(Records supplied):
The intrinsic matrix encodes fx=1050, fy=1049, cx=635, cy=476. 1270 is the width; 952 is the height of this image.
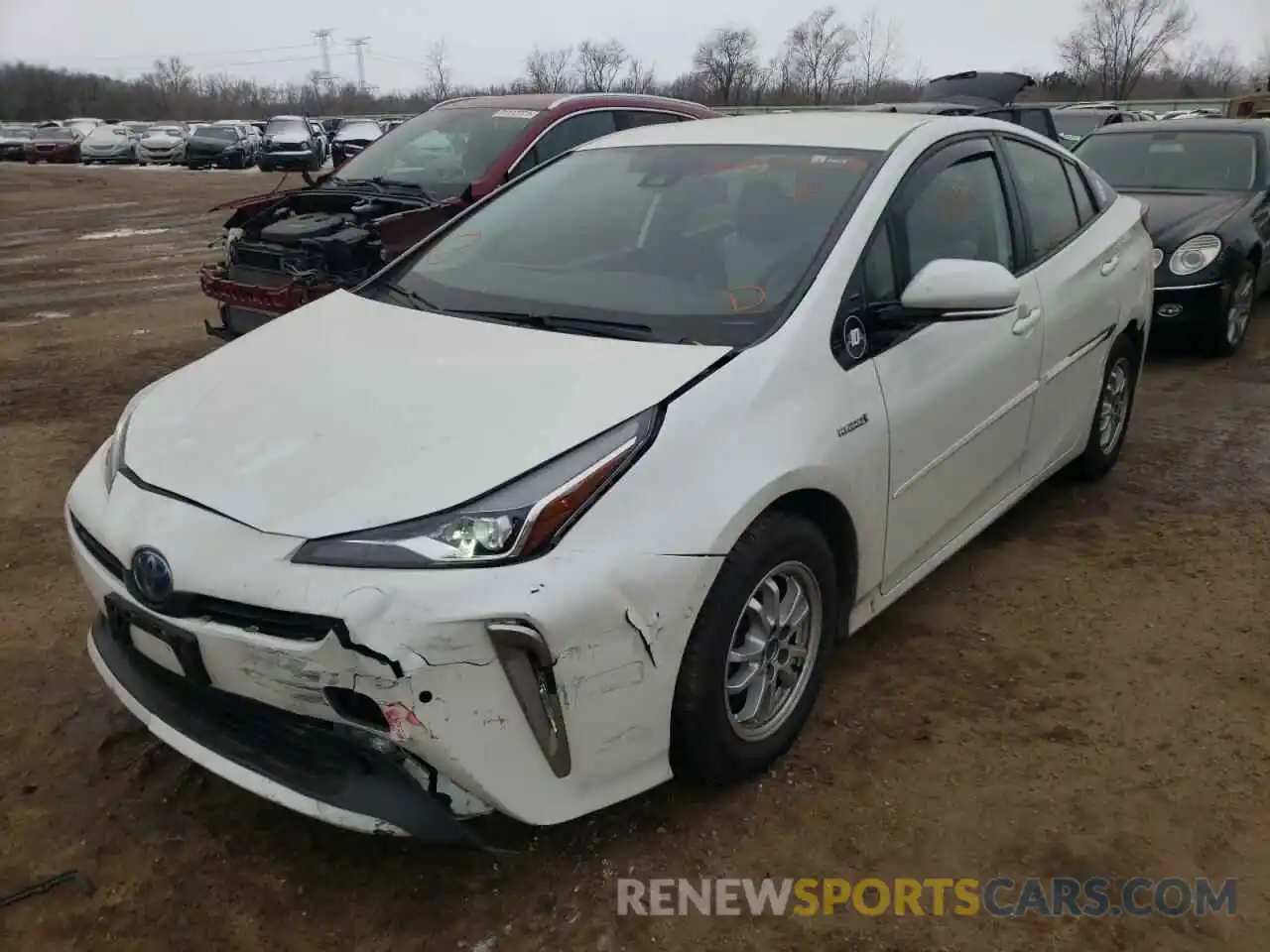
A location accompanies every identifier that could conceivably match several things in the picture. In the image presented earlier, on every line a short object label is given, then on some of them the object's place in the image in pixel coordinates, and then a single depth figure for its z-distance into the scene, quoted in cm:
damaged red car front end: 591
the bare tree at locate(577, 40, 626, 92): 8138
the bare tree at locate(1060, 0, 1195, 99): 5738
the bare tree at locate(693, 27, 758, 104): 6606
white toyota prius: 208
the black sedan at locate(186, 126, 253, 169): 3033
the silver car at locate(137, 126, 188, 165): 3328
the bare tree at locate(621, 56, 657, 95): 6993
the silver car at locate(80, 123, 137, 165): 3406
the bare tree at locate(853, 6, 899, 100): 6259
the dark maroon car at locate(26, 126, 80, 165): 3384
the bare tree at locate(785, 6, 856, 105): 6644
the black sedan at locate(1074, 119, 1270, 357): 666
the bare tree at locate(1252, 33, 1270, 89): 5008
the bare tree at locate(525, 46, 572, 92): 7619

(Task to complete): Only the lines from the one holding "the bare tree at locate(785, 6, 856, 105): 6644" to the end of the listing are to be written out, word for word.

(Solution for this exercise):
the bare tree at locate(785, 6, 856, 105): 6644
the black sedan at locate(1074, 119, 1270, 357): 666
the bare tree at locate(1252, 33, 1270, 89): 5008
the bare tree at locate(525, 46, 572, 92): 7619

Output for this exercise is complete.